Article 29 quater A (nouveau)

Il est inséré, après l'article 1031-3 du code rural, un article 1031-4 ainsi rédigé :
"Art. 1031-4. - I. - Les dispositions prévues au III de l'article L. 241-10 du code de la sécurité sociale sont applicables aux cotisations patronales d'assurances sociales, d'accidents du travail et d'allocations familiales, dues par les associations et organismes sur les rémunérations des salariés affiliés au régime de protection sociale agricole, dans les conditions mentionnées par cet article.
"Les conditions d'application de l'exonération prévue au III de l'article L. 241-10 précité au bénéfice des associations et organismes visés au premier alinéa sont fixées par décret.

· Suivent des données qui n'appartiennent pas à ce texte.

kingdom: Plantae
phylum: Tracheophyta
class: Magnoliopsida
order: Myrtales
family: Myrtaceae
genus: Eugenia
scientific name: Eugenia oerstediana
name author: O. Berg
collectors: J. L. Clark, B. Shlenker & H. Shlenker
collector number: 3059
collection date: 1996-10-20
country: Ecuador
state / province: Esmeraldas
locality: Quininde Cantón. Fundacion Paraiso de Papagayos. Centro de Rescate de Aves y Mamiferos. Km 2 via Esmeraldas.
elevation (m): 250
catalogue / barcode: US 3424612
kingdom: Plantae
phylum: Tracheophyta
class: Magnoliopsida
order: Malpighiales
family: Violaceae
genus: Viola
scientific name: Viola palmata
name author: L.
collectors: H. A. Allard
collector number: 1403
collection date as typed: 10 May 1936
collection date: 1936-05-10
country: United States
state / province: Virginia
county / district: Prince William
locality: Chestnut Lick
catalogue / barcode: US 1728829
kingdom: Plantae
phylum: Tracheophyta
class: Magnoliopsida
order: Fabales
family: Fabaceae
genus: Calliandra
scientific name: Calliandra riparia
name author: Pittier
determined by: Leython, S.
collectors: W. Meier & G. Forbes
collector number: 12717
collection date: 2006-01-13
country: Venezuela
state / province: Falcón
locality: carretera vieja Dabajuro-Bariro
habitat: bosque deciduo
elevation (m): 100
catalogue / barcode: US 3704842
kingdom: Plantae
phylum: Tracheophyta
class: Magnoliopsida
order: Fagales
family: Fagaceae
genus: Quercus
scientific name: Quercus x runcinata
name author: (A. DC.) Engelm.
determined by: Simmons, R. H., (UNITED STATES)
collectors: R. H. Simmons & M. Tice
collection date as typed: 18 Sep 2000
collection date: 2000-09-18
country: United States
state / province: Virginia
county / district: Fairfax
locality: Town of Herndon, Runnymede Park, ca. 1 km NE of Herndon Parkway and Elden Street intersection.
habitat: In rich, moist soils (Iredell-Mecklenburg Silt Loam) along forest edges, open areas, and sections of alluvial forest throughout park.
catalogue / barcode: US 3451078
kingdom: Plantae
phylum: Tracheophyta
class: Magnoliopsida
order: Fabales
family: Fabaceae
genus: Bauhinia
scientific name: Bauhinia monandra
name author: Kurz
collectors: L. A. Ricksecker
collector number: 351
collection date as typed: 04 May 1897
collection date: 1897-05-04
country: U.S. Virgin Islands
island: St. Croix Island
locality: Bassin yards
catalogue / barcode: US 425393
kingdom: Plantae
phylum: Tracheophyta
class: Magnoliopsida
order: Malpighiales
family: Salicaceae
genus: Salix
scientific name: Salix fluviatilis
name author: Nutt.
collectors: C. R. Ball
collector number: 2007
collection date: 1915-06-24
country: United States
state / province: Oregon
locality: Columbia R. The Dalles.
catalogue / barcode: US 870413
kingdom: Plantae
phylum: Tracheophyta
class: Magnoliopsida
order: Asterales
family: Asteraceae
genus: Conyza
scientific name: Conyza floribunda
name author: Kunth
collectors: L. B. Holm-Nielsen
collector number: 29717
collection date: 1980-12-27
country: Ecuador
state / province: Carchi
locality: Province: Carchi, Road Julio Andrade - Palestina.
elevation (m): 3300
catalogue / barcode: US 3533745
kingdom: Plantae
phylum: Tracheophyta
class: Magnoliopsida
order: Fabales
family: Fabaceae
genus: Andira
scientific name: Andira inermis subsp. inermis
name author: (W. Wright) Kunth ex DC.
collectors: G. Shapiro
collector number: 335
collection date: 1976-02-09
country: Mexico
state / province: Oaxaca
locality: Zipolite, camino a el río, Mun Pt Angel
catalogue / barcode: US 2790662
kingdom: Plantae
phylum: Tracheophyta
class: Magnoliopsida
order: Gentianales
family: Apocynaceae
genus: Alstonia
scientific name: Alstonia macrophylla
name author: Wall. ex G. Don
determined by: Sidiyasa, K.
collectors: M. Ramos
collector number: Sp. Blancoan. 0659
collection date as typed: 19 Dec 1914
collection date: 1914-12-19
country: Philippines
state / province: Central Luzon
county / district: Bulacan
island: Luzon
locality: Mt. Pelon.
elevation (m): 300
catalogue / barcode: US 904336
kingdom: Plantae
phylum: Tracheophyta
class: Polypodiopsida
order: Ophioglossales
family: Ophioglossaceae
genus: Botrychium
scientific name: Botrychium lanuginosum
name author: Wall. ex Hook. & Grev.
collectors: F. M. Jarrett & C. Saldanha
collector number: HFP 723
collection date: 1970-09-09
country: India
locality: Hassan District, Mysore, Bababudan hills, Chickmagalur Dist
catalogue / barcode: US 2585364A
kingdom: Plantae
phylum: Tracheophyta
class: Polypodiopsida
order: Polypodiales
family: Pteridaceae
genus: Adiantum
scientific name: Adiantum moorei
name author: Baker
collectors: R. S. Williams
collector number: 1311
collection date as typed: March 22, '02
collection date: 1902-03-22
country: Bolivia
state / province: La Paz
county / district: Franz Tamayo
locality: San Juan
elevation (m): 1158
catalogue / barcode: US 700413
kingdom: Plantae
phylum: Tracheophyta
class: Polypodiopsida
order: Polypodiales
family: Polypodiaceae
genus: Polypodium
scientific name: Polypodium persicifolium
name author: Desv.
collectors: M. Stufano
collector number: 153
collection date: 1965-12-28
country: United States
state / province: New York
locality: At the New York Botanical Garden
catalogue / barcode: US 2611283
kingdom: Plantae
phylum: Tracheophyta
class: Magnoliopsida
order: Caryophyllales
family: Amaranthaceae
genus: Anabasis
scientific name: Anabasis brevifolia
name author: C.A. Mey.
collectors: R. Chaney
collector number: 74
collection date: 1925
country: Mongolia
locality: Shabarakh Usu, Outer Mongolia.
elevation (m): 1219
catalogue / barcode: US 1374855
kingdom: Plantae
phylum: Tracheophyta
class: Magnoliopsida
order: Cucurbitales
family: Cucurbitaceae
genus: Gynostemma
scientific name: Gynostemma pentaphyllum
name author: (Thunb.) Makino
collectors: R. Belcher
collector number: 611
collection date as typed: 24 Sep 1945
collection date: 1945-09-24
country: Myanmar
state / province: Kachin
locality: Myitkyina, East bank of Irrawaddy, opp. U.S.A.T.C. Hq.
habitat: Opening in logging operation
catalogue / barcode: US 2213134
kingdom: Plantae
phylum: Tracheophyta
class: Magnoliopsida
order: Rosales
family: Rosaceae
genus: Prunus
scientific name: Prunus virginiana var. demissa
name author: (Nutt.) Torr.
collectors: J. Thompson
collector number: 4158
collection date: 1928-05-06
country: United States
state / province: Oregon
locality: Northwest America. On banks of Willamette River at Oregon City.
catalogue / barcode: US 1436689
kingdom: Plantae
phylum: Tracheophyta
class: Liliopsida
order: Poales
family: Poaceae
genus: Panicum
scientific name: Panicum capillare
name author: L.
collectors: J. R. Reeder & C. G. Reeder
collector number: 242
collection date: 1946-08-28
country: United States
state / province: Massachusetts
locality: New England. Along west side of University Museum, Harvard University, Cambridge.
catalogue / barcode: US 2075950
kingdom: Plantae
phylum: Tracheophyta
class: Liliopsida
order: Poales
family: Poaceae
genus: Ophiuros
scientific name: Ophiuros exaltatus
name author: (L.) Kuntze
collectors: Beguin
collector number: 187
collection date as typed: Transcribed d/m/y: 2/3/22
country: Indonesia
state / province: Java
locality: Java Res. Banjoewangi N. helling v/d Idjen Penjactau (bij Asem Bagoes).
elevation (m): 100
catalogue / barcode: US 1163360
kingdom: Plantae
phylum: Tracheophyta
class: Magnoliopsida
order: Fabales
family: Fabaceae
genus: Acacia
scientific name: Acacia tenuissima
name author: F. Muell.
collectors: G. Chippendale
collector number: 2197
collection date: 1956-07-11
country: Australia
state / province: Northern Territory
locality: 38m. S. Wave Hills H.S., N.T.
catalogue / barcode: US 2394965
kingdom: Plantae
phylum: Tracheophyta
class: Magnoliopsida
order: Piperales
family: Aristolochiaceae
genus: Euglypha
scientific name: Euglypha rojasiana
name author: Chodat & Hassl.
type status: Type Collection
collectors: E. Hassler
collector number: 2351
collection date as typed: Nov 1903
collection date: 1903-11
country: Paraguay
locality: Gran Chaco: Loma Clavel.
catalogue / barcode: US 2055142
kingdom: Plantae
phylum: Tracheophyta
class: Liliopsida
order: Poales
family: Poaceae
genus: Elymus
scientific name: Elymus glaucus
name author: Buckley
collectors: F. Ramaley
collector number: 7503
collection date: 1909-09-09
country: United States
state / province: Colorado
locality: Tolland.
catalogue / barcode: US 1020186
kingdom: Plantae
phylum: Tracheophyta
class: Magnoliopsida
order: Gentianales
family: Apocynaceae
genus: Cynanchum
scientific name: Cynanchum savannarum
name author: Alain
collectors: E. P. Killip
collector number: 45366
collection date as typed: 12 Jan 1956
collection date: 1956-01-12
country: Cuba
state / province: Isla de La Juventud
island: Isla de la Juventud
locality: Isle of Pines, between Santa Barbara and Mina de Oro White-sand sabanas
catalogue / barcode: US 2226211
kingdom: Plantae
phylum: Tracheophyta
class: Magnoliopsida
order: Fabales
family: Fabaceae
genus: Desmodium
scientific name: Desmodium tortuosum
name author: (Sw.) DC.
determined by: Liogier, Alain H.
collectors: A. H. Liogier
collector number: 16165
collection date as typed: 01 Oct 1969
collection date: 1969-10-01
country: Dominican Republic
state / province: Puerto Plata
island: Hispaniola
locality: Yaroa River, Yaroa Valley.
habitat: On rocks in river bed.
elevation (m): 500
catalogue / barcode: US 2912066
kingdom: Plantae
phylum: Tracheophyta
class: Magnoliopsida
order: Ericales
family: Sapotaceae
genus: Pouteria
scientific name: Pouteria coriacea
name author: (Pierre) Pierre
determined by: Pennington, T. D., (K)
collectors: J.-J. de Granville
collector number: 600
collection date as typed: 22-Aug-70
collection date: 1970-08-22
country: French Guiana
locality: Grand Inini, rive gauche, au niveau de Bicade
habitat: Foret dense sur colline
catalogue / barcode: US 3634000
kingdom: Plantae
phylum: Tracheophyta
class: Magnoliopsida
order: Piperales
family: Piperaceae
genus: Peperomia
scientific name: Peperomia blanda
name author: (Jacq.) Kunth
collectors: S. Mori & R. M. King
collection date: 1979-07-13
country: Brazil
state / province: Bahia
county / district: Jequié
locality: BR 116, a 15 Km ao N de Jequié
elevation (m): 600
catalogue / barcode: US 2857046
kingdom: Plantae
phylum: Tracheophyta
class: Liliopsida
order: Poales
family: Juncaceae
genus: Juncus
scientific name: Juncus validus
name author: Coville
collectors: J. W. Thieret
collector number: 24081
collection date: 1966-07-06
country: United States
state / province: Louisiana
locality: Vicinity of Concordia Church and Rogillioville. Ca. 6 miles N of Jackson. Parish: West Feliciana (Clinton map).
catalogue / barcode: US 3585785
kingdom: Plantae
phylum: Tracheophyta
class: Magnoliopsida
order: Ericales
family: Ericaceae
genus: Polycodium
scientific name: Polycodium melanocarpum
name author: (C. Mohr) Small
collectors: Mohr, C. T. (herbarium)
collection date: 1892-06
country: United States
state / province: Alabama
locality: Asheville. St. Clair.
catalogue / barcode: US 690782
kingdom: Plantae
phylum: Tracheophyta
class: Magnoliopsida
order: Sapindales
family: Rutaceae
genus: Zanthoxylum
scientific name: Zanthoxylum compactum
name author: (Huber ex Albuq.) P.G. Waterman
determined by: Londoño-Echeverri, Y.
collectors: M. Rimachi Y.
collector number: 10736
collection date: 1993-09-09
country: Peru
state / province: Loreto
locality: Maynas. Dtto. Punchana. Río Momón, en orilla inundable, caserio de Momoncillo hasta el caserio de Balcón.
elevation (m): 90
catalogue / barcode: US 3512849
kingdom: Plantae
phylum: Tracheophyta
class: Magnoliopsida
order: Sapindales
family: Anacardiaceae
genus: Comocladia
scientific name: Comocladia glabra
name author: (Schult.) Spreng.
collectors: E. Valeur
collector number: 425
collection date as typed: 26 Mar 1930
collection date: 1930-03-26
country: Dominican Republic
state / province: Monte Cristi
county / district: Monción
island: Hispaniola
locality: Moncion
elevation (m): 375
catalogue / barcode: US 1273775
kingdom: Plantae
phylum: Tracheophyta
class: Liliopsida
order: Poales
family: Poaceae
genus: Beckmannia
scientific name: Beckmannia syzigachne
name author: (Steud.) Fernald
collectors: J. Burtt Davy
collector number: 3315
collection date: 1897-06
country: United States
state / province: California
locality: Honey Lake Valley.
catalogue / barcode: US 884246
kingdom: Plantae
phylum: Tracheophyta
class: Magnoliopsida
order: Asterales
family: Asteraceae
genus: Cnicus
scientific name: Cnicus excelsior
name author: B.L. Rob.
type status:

Celui-ci détermine notamment les informations et pièces que les associations et organismes précités doivent produire auprès des caisses de mutualité sociale agricole ainsi que les modalités permettant aux caisses de mutualité sociale agricole de vérifier la qualité de bénéficiaires des prestations mentionnées aux b, c, d et e du I de l'article L. 241-10 précité ou des prestations d'aide ménagère visées au III du même article.
"II. - Les caisses de mutualité sociale agricole procèdent auprès des associations et organismes affiliés au régime agricole et bénéficiant de l'exonération prévue à l'article L. 241-10 précité à des contrôles identiques à ceux réalisés par les caisses de sécurité sociale auprès des associations et organismes relevant du régime général, afin de s'assurer de la régularité des opérations financières et comptables et d'apprécier la qualité des prestations servies.
"III. - Les dispositions du I sont applicables aux gains et rémunérations versés postérieurement au 31 décembre 1998."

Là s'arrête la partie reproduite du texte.